Livre : Powerpoint rend-il stupide ?

Le journaliste Franck Frommer a publié aux éditions La découverte une enquête consacrée au logiciel de bureautique bien connu : Powerpoint – La pensée Powerpoint, enquête sur ce logiciel qui rend stupide.

Toute la thèse de l’ouvrage est résumée dans le titre qui d’emblée pose question : Powerpoint est d’abord un logiciel remarquable, c’est à dire un outil et je ne pense pas que quiconque ce serait intéressé à un texte titré : Le marteau, cet outil qui peut faire mal, par exemple.

Pour autant, l’enquête est très sérieuse et s’appuie sur quelques exemples particulièrement éclairant dont je retiendrai: les keynotes de Jobs ; le plaidoyer écologique de Al Gore ; l’intervention de Colin Powell aux Nations Unies ; la présentation du plan de sauvegarde de l’emploi chez France Telecom .

Les trois premiers exemples sont d’abord remarquables par la maitrise technique de l’outil qu’ils révèlent : le cas de Steve Jobs est évidemment emblématique, le gourou d’Apple étant bien connu depuis des années pour ces présentation ultra hightech, léchées et techniquement parfaites où la mise en scène de lui même et de ses produits créée à chaque fois l’évènement.
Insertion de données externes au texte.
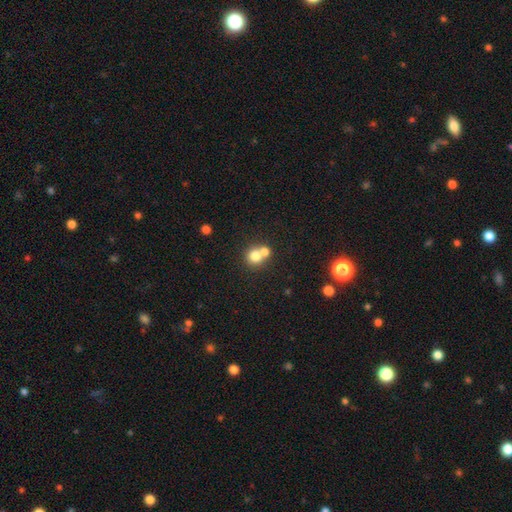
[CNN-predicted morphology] The model was most divided on "merging": merger: 54%, none: 38%, minor disturbance: 6%, major disturbance: 3%. More confident: how rounded — round (85%); smooth or featured — smooth (77%).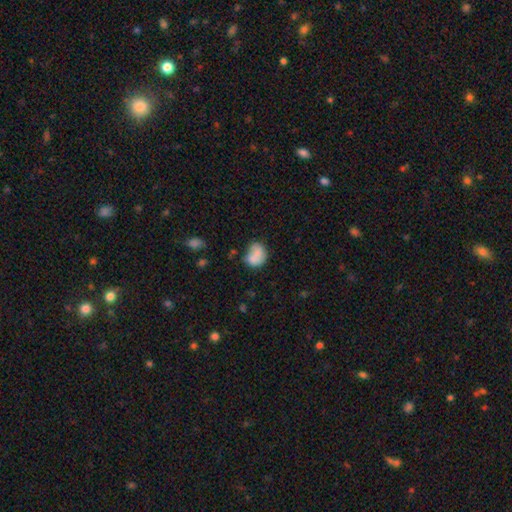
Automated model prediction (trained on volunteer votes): Smooth or featured? Predicted: smooth (p=0.75). How rounded? Predicted: round (p=0.52). Merging? Predicted: none (p=0.40).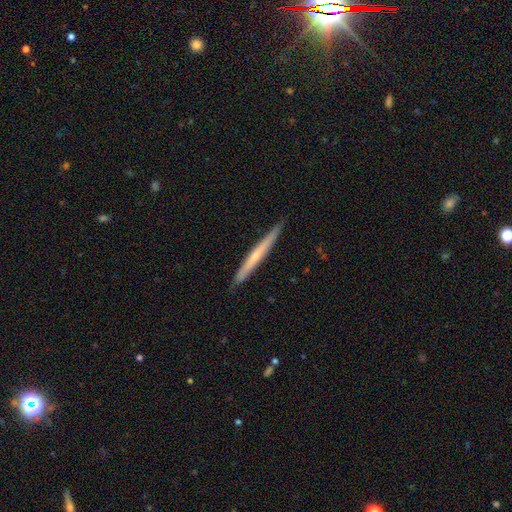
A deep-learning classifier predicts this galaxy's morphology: Q: Smooth or featured?
A: featured or disk (51%); runner-up: smooth (44%)
Q: Edge-on disk?
A: yes (96%); runner-up: no (4%)
Q: Merging?
A: none (88%); runner-up: minor disturbance (9%)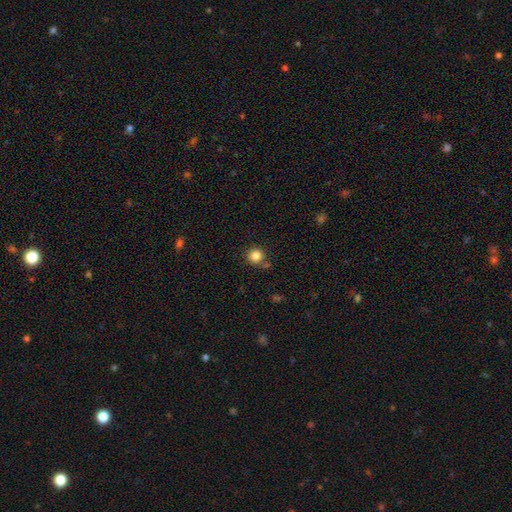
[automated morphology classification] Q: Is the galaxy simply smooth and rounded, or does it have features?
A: smooth — 84%.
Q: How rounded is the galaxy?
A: round — 93%.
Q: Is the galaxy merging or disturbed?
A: none — 80%.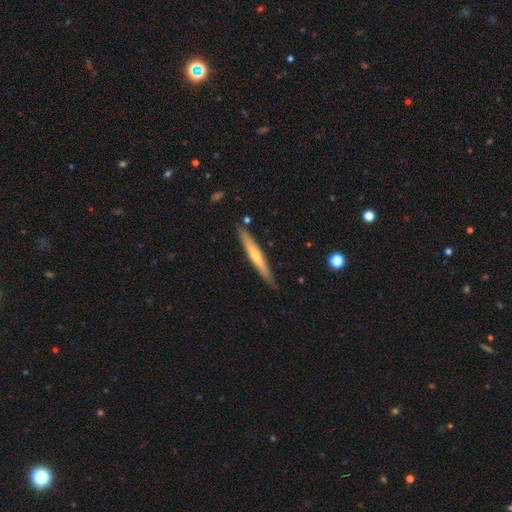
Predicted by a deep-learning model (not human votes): Smooth or featured? Predicted: featured or disk (p=0.55). Edge-on disk? Predicted: yes (p=0.95). Edge-on bulge? Predicted: rounded (p=0.67). Merging? Predicted: none (p=0.86).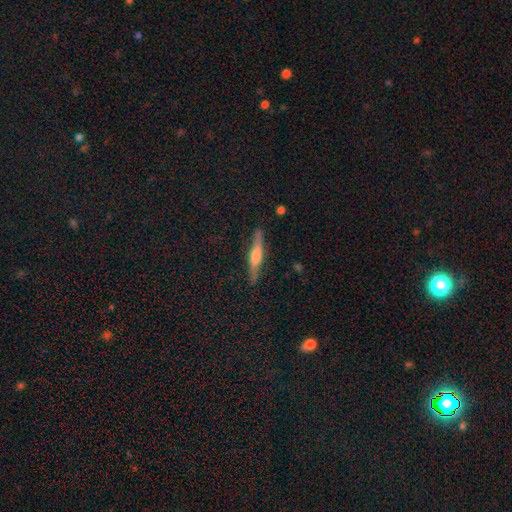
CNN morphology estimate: featured or disk 67%, smooth 26%, star or artifact 7%. Down the decision tree: edge-on disk — yes (95%); edge-on bulge — rounded (72%); merging — none (86%).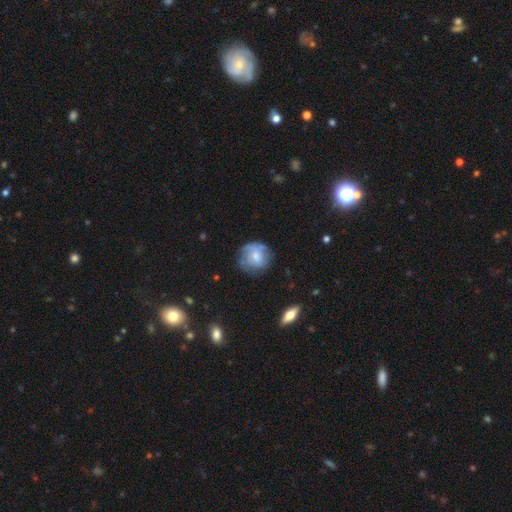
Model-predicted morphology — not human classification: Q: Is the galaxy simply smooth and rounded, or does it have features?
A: smooth — 50%.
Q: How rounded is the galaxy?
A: round — 83%.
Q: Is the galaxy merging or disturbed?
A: none — 65%.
Jobs utilise Keynote – le logiciel équivalent à Powerpoint coté Apple – dans toutes ces possibilités pour vendre et ça marche. Al Gore ou Colin Powell avaient autre chose « à vendre » que des produits informatiques, mais les ressorts employés sont absolument les mêmes : une forme parfaitement maitrisée d’images de sons et de slogans. La différence entre les deux tiendrait à la « projection morale » que l’auditeur se fait de l’objet de la présentation : plutôt positif dans le cas d’Al Gore et plutôt négatif dans le cas de Powell.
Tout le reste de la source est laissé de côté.